Check every line of the material for the word "lines". Copy those that have it.

---+---

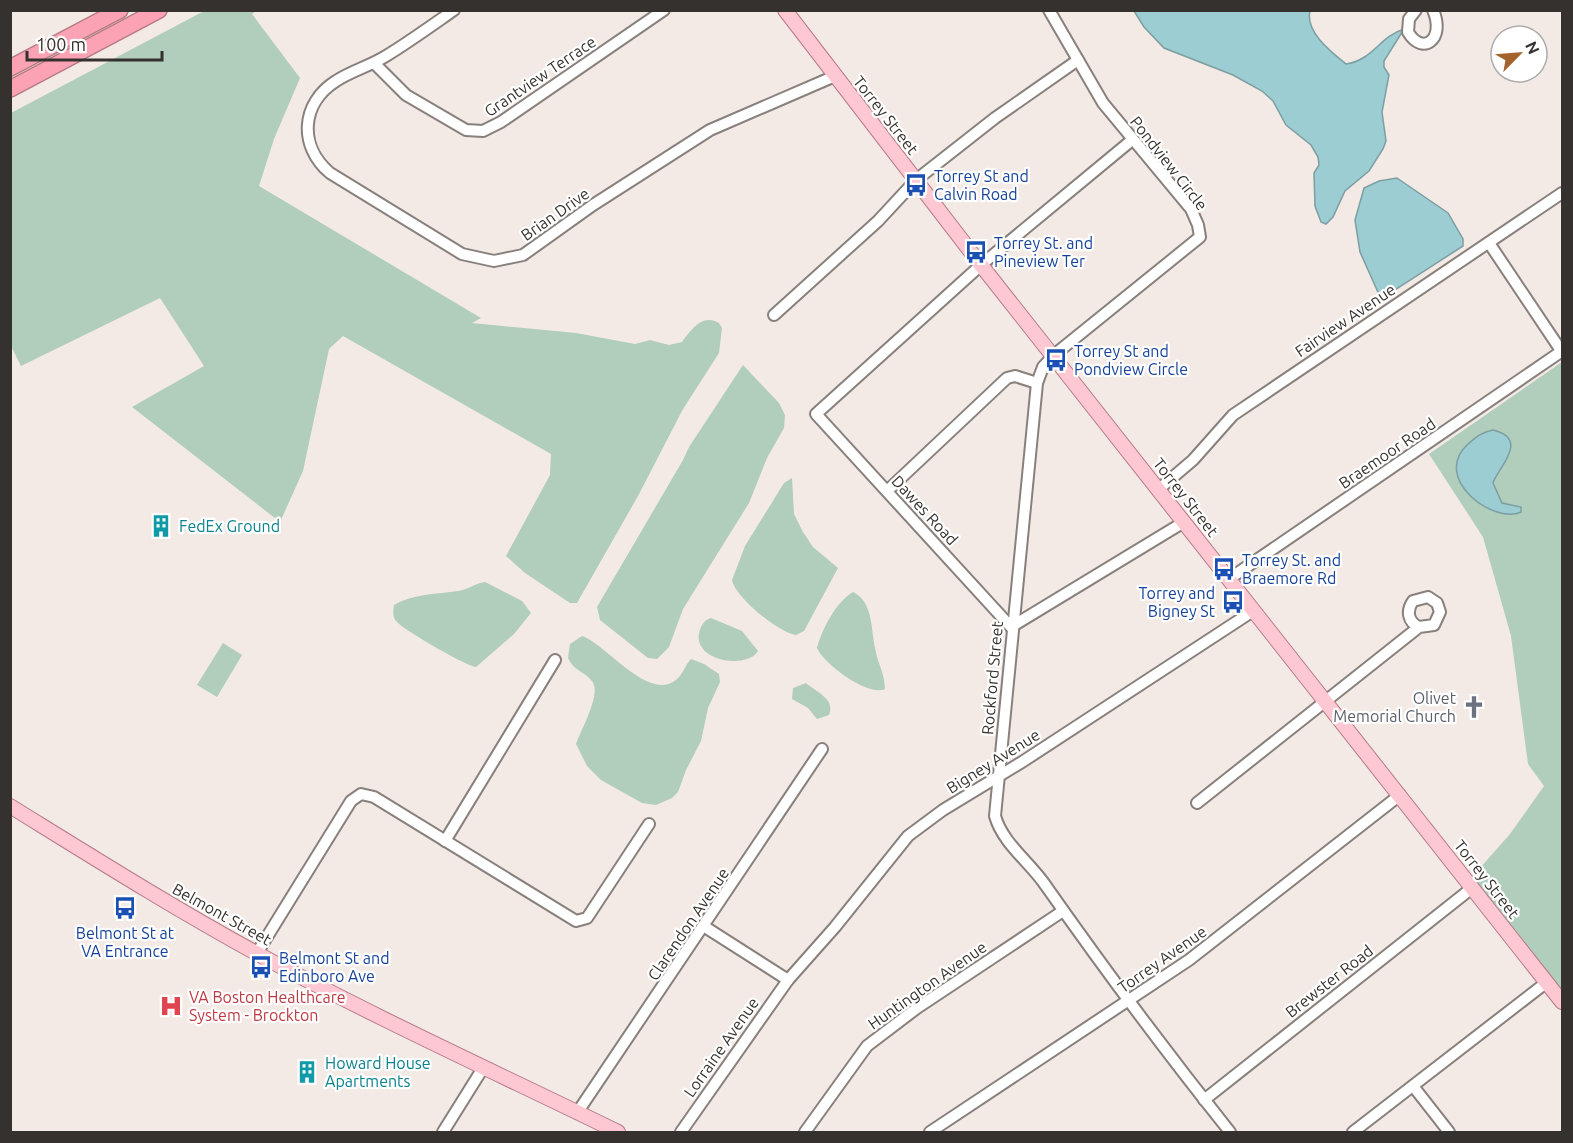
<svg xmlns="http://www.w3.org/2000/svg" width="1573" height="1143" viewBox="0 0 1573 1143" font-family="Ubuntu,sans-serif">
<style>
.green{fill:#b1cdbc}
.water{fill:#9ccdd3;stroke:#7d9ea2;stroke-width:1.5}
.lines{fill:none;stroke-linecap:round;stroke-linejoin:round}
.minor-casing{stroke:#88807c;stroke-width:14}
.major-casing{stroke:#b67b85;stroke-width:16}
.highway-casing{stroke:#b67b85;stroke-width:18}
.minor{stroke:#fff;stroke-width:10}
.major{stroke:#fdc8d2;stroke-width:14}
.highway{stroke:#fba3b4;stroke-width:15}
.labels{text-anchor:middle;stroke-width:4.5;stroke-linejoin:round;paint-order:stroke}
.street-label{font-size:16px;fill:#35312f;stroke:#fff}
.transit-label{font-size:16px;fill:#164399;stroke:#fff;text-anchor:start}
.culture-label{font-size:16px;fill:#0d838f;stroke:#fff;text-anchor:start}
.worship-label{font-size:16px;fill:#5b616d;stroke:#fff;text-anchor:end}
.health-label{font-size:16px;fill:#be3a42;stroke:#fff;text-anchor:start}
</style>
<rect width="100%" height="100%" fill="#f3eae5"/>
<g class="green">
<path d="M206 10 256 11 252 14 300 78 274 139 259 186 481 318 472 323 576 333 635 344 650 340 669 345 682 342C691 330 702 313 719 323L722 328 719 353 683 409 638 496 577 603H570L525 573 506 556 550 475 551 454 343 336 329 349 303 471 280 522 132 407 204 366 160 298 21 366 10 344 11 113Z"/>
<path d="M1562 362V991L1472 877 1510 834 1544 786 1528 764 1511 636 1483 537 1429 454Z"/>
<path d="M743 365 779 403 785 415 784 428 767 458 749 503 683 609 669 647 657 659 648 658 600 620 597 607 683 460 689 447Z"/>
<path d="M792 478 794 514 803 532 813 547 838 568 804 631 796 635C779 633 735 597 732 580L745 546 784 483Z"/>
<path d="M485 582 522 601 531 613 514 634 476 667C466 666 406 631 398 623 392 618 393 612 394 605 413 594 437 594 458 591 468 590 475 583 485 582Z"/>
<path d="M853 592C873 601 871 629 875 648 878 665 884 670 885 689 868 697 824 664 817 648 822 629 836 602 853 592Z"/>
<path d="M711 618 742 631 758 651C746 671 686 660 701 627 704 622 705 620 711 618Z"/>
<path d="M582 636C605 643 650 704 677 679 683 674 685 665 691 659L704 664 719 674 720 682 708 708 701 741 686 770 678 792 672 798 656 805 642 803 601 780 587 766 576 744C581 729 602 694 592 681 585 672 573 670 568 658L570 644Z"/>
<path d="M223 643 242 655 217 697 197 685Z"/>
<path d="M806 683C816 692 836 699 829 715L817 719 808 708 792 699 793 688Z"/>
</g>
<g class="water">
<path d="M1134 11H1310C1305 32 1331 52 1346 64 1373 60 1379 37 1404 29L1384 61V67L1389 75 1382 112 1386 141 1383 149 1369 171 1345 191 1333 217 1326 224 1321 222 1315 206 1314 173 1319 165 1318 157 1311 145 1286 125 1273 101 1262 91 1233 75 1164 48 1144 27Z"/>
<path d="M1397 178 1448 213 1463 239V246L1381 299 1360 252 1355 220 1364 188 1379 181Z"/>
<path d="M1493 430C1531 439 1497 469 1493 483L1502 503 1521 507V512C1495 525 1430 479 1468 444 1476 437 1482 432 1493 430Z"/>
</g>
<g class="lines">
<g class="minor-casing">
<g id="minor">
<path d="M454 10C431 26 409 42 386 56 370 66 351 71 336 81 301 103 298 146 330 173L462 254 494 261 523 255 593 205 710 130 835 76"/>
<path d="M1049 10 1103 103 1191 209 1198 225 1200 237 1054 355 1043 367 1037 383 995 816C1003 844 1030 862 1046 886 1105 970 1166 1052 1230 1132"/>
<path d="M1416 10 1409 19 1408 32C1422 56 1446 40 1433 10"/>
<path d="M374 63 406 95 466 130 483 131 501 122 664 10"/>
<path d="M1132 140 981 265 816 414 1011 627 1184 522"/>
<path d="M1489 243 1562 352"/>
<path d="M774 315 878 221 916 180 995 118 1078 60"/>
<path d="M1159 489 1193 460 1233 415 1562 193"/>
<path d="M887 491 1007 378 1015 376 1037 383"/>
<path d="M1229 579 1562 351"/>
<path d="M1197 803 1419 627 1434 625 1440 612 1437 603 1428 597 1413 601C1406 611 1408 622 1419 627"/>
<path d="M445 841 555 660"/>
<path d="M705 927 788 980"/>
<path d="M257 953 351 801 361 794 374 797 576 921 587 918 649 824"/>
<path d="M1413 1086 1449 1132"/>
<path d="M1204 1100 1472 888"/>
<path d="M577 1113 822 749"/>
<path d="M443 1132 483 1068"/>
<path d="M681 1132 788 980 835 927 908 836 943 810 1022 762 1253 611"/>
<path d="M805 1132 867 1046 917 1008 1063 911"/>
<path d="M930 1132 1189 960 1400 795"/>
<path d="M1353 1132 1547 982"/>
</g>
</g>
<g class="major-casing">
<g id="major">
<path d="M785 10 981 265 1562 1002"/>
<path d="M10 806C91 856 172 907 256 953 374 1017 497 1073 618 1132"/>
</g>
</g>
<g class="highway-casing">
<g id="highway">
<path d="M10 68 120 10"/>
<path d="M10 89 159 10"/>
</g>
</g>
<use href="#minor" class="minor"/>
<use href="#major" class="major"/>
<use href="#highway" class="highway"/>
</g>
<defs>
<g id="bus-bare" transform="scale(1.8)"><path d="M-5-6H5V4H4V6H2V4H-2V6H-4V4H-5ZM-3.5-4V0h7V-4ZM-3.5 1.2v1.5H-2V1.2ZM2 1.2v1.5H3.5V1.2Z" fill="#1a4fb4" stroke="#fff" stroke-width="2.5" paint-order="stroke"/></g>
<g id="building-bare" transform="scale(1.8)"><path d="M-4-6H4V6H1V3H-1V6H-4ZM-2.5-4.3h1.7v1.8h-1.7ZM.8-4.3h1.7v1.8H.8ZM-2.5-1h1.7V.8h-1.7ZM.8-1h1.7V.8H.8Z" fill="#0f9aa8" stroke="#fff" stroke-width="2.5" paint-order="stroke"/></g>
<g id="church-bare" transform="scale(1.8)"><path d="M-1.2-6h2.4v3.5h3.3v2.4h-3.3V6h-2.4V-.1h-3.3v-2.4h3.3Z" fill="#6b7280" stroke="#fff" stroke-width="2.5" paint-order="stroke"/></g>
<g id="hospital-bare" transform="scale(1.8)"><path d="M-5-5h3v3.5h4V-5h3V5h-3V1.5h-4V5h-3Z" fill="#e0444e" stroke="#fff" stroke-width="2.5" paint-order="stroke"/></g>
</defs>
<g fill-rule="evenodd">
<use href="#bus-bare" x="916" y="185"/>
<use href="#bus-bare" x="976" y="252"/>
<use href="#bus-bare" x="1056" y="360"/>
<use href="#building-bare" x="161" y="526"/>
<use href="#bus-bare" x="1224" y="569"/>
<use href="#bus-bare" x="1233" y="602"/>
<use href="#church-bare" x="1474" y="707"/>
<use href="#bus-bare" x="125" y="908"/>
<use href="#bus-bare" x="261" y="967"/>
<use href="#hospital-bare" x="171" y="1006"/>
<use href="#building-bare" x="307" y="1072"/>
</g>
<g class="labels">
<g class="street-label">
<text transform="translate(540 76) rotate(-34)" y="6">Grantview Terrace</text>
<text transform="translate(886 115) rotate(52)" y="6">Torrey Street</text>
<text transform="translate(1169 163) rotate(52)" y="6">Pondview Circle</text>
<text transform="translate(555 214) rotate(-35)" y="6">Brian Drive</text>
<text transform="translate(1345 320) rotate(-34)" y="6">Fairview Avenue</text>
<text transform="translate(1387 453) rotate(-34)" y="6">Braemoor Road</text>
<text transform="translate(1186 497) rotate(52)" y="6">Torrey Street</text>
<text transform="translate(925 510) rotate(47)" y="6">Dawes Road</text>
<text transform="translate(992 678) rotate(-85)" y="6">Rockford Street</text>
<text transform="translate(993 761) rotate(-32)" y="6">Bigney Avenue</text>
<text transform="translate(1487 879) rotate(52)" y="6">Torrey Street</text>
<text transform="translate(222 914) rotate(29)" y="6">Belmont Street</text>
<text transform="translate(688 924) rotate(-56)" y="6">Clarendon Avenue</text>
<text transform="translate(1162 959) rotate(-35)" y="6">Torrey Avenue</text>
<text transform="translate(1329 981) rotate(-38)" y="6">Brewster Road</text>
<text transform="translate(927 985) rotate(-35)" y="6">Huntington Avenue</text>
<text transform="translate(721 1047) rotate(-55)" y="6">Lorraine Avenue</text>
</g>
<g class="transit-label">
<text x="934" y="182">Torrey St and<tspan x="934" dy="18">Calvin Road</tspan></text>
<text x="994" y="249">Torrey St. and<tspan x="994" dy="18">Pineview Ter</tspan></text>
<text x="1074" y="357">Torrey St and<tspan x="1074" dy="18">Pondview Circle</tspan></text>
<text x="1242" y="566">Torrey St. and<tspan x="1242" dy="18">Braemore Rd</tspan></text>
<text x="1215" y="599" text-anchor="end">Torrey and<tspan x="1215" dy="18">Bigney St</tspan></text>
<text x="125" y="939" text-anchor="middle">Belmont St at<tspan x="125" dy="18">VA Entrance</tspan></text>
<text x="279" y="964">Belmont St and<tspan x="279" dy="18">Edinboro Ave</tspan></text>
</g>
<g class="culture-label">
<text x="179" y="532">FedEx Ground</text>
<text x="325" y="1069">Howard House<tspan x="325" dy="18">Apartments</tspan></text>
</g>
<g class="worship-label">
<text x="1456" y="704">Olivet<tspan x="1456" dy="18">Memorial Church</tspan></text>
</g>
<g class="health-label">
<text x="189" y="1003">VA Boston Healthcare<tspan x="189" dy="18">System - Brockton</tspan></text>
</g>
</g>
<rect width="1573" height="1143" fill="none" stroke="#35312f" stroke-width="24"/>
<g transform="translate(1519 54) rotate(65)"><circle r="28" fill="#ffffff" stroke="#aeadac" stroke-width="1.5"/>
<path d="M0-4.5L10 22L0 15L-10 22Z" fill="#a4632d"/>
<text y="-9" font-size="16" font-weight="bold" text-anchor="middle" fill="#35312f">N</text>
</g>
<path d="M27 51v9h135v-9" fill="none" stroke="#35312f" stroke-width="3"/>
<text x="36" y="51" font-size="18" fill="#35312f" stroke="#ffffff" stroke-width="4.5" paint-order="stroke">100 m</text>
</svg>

---+---

**Finished task:**
.lines{fill:none;stroke-linecap:round;stroke-linejoin:round}
<g class="lines">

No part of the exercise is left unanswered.